• Work request:
Only an exact repeat of the listing, without its images, counts as the answer.

• Given entries:
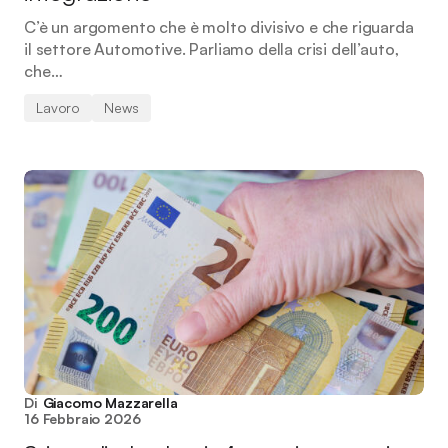
C’è un argomento che è molto divisivo e che riguarda
il settore Automotive. Parliamo della crisi dell’auto,
che…
Lavoro
News
Di
Giacomo Mazzarella
16 Febbraio 2026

• Result:
C’è un argomento che è molto divisivo e che riguarda
il settore Automotive. Parliamo della crisi dell’auto,
che…
Lavoro
News
Di
Giacomo Mazzarella
16 Febbraio 2026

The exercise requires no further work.